The Bank of England’s Monetary Policy Committee met on 21st September and opted to hold interest rates at 5.25% following a surprise fall in inflation.
Economists at the bank voted 5-4 in favour of holding the rate at 5.25%, with those opposing the decision calling for a 0.25 percentage point rise. The decision was the first time the MPC has voted not to increase the Bank’s base rate since December 2021.
Ahead of Thursday’s decision, financial markets had been confident of a small increase in interest rates. However, the ONS unexpectedly revealed a slight fall in inflation in August which saw predictions change to roughly 50-50 between holding rates steady or a slight rise.
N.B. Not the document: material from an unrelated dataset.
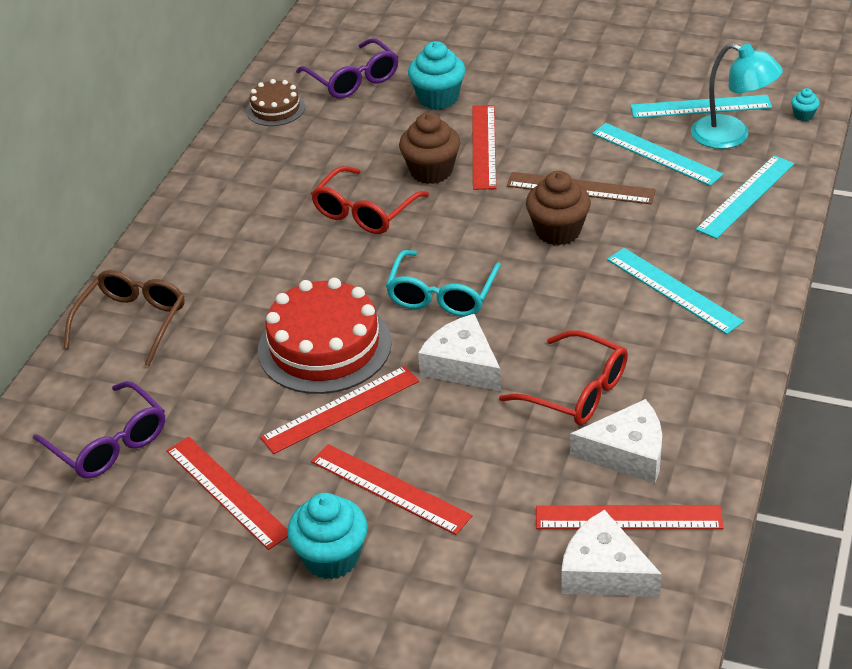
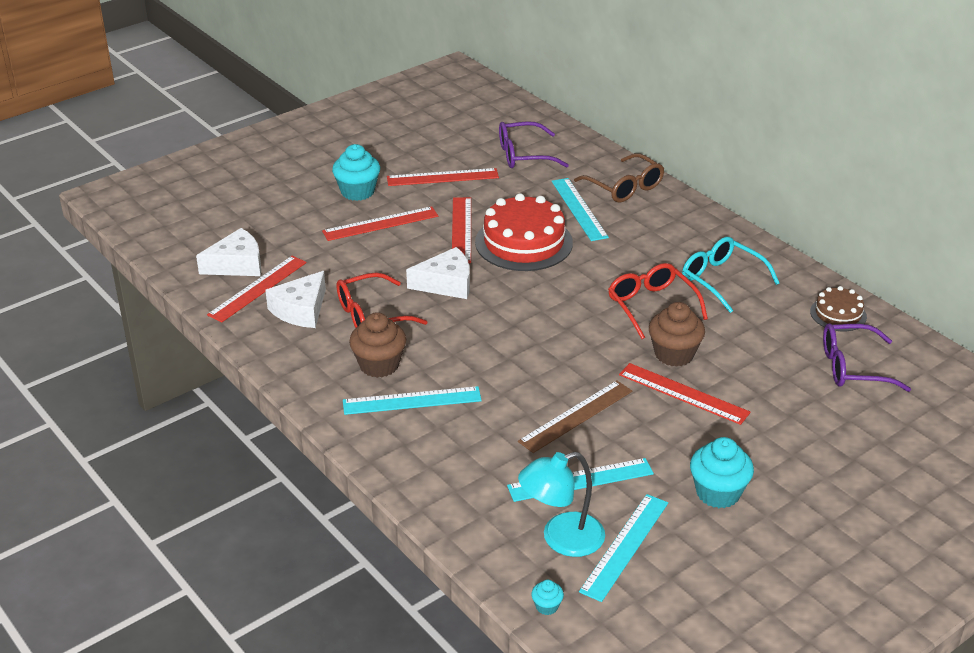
camera: 120 degrees right, 5 degrees down
turquoise glasses [386,250,501,317] -> turquoise glasses moved to [682,237,779,313]
turquoise cupcake [408,41,465,110] -> turquoise cupcake moved to [690,437,754,508]
brown cupcake [526,171,591,245] -> brown cupcake moved to [349,312,406,378]
turquoise ruler [696,155,794,239] -> turquoise ruler moved to [552,178,609,241]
Making adjustments to interest rates is the key tool available to the Bank of England to return inflation, currently 6.7%, to its 2% target level. Predictions by the Bank’s economists now expect inflation to return to 2% by the first half of 2025.
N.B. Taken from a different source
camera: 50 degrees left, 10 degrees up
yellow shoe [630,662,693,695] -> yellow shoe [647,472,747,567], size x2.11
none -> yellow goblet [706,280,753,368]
The Bank of England also revealed that it estimated UK GDP to have fallen 0.5% in July, and that growth would be slower than expected during the second half of 2023, further prompting the MPC to maintain the current level of interest rates, as making borrowing more expensive impacts the ability of businesses and consumers to spend money in the economy. The impact of rising interest rates on consumers, particularly those facing rapid rises in mortgage repayments, has seen demonstrators converge outside the Bank of England this morning to protest against further rate rises.
The Bank’s comments on its outlook for the UK economy have also seen the value of the pound fall against the US dollar to its lowest level in six months.
Other central banks in developed economies around the world have also made decisions on interest rates on the same day as in the UK (21st September). Across the North Sea, both Norway and Sweden have opted for a 0.25 percentage point rise to 4.25% and 4% respectively. Elsewhere in Europe, the Swiss National Bank has kept its interest rates held at 1.75%, defying predictions of a rise, while Turkey has raised its base interest rate by 5 percentage points to 30% as double-digit persists. The Taiwanese central bank has also held its interest rate at 1.875% as the export-reliant country faces an economic slowdown as a result of drops in consumer spending in the West.